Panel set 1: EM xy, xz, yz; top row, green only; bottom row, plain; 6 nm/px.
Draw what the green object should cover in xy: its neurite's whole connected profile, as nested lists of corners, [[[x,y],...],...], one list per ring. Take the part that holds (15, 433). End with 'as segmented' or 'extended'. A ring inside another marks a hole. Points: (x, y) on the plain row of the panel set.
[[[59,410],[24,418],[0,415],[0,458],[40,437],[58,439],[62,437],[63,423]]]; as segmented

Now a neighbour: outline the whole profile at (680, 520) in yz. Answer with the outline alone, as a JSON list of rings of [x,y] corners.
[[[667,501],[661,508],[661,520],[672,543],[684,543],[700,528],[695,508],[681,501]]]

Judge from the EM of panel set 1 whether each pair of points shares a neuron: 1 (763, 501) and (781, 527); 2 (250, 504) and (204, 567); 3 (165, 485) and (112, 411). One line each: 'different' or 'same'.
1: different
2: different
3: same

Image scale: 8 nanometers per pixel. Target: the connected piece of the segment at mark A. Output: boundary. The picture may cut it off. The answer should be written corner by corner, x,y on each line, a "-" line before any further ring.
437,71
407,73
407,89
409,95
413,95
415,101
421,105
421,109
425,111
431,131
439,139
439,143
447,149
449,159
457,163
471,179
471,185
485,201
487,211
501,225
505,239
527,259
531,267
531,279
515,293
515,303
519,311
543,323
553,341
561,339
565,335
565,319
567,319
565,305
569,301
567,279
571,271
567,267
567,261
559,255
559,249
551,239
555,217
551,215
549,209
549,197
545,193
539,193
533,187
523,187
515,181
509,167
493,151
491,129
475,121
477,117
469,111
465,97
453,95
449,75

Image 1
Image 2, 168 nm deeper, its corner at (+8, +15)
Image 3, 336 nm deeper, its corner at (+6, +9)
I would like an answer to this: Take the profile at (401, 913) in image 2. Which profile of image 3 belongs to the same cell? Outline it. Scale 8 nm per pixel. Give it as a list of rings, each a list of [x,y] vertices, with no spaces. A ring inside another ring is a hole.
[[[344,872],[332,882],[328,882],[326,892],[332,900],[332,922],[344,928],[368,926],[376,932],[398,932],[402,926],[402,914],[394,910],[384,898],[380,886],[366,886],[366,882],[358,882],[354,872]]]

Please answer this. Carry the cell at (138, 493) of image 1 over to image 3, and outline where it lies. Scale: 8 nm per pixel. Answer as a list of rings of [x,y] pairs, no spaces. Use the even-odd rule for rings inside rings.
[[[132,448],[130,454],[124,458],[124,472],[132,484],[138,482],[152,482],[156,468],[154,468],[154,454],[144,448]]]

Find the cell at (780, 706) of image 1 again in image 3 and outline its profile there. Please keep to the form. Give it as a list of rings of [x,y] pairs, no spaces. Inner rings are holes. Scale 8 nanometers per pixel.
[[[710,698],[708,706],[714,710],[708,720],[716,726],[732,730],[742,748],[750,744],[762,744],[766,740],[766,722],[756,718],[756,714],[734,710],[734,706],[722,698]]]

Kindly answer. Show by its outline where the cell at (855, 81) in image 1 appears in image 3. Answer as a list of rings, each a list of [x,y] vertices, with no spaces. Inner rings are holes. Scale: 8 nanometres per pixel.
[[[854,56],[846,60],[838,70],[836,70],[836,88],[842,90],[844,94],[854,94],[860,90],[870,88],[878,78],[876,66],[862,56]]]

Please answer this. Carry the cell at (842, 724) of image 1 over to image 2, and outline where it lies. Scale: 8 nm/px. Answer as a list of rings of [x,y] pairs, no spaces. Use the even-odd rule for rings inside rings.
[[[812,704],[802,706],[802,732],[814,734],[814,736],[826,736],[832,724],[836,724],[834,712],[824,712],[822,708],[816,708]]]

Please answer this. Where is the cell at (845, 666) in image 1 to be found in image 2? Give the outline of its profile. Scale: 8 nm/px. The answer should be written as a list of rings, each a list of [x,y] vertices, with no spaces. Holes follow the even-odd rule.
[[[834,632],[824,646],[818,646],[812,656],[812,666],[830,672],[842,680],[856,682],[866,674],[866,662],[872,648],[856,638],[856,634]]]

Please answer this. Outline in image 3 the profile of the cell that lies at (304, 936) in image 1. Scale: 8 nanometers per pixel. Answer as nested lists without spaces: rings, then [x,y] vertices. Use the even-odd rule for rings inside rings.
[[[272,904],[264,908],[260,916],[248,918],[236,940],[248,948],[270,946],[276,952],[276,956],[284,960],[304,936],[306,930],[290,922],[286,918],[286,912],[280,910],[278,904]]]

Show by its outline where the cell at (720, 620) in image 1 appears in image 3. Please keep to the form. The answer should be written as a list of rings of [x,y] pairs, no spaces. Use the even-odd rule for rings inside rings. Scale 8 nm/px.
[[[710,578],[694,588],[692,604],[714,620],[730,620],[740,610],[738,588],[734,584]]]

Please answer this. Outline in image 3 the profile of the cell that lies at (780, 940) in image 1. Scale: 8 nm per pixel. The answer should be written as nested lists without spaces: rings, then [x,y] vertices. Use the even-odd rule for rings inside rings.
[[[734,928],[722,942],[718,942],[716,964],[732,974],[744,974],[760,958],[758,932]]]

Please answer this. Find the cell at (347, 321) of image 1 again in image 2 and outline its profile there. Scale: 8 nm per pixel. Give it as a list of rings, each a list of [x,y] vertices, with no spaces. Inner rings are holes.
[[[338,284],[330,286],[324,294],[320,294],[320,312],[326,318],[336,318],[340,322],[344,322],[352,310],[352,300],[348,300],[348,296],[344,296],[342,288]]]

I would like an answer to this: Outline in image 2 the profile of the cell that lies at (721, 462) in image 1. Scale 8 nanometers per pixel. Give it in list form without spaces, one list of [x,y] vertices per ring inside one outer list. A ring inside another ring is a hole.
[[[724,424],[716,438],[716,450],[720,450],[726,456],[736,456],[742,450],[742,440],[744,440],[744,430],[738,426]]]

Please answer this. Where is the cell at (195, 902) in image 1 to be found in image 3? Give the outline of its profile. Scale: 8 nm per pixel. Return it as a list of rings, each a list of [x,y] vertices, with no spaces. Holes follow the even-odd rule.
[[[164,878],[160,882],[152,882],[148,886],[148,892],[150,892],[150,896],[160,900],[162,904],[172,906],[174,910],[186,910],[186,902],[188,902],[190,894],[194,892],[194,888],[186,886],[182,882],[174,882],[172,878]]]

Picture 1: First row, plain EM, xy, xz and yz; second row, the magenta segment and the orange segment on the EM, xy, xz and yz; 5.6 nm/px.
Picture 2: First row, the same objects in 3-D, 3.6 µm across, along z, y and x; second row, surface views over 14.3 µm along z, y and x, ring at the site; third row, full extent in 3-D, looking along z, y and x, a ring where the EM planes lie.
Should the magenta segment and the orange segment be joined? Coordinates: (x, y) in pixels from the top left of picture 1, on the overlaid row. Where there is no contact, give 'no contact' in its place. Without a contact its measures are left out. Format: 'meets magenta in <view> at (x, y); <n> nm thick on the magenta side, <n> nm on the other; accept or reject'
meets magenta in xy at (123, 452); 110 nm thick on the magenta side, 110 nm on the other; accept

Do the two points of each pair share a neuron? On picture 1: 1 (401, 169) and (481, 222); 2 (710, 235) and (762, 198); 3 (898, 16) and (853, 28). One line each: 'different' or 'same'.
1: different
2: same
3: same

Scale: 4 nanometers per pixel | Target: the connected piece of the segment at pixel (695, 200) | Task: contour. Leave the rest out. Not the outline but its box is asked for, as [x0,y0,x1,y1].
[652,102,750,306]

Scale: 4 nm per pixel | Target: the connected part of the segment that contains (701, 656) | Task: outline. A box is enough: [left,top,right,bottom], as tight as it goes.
..........
#### ACTION ITEM
State how many lines in the entries hold "second". Nothing should come before or after the number.

#### WRITTEN RESPONSE
2